> [TRECHO DO DOCUMENTO]
◆ ◆ ◆ ◆

Em São João del-Rei, o Centro de Testagem e Aconselhamento (CTA) atua na prevenção, diagnóstico e tratamento das Infecções Sexualmente Transmissíveis (ISTs). Maria Teresa Senra, psicóloga do CTA, explica que o HIV é o vírus da imunodeficiência humana, causador da Aids. No entanto, ela esclarece que não necessariamente quem tem o vírus desenvolve a doença.
“Essas pessoas podem passar anos sem apresentar qualquer sintoma, mas elas transmitem: é importante a gente falar isso – (muitas vezes), elas não sabem que têm o vírus e transmitem para outras pessoas pelas relações sexuais desprotegidas”, aponta Senra. Esse é um dos motivos pelo qual o diagnóstico precoce é essencial, além disso, ele é de suma importância já que aumenta a expectativa de vida do paciente em caso de desenvolvimento da doença.
A psicóloga aponta que o preconceito atrapalha esse diagnóstico, já que a testagem é feita de maneira rápida, segura e gratuita – portanto, sem nenhuma dificuldade técnica.

◆ ◆ ◆ ◆

Registros de origem:
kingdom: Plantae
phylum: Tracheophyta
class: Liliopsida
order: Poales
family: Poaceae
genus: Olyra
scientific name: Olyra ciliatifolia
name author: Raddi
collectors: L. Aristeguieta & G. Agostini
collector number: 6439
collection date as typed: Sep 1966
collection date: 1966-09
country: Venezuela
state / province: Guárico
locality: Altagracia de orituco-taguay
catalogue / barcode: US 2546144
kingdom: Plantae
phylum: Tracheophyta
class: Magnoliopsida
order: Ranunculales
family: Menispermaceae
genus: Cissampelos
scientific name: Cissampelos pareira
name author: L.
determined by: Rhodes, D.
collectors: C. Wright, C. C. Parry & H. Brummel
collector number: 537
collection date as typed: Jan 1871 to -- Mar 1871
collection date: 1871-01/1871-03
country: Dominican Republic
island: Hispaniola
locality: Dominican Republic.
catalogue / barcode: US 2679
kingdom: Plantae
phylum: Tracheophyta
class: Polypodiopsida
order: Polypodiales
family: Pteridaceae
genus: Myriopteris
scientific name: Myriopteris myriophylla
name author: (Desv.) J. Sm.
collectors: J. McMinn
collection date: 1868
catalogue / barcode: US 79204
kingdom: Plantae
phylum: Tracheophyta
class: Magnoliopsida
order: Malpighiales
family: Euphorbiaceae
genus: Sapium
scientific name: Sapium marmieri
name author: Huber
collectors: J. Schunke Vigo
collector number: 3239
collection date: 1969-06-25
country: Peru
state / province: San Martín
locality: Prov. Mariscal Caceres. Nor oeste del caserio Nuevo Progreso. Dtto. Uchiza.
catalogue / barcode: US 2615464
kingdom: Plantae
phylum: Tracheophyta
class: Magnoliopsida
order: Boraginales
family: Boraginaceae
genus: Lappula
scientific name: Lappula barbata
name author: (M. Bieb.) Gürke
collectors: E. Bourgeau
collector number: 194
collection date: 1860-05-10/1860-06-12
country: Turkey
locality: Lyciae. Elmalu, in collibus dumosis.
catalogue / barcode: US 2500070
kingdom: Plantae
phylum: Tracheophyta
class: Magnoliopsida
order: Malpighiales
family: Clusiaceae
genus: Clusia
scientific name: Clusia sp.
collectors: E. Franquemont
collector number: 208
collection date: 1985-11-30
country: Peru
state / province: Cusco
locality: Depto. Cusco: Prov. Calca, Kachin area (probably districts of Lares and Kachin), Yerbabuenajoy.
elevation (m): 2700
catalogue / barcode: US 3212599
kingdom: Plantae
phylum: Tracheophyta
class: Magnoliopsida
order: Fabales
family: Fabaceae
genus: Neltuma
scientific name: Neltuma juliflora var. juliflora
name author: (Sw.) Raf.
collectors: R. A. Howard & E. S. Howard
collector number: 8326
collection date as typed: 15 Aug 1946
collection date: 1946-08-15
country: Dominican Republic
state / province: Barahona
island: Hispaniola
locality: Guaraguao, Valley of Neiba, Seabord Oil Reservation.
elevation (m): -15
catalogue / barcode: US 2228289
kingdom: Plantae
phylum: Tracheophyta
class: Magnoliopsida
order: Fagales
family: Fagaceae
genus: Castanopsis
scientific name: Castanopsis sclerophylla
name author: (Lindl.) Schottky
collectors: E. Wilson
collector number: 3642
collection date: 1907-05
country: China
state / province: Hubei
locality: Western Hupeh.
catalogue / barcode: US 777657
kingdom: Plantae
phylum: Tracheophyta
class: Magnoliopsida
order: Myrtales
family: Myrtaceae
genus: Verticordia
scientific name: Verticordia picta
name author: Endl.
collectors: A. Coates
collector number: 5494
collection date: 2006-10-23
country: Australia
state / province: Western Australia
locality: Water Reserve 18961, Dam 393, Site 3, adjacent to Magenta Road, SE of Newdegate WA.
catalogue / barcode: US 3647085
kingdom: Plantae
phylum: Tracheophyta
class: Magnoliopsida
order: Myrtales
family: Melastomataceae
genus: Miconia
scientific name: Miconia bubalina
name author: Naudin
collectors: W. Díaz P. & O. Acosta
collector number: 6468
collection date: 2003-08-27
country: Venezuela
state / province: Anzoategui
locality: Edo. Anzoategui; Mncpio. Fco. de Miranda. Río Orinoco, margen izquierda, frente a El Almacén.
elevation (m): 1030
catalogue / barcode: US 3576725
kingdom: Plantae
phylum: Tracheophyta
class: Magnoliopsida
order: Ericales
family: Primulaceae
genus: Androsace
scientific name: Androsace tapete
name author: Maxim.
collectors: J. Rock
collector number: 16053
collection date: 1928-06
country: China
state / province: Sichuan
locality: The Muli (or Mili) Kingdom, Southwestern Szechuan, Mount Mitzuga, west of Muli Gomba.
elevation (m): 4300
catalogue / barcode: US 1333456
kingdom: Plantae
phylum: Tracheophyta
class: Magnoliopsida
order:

◆ ◆ ◆ ◆

> [ENUNCIADO 1] Segundo o trecho do documento, qual vírus causa a Aids?
> [ENUNCIADO 2] Copie, por favor, a parte do trecho do documento que começa em "A psicóloga aponta" e termina em "nenhuma dificuldade técnica.".
> [ENUNCIADO 3] Diga se cada afirmação concorda com o trecho do documento, respondendo sim ou não e citando as palavras do trecho que decidem: (a) A testagem feita no CTA é gratuita. (b) Toda pessoa que tem o HIV desenvolve a Aids. (c) Maria Teresa Senra é médica do CTA.

> [RESPOSTA 1] O HIV, o vírus da imunodeficiência humana.

> [RESPOSTA 2]
A psicóloga aponta que o preconceito atrapalha esse diagnóstico, já que a testagem é feita de maneira rápida, segura e gratuita – portanto, sem nenhuma dificuldade técnica.

> [RESPOSTA 3]
(a) Sim: "a testagem é feita de maneira rápida, segura e gratuita".
(b) Não: "não necessariamente quem tem o vírus desenvolve a doença".
(c) Não: "Maria Teresa Senra, psicóloga do CTA".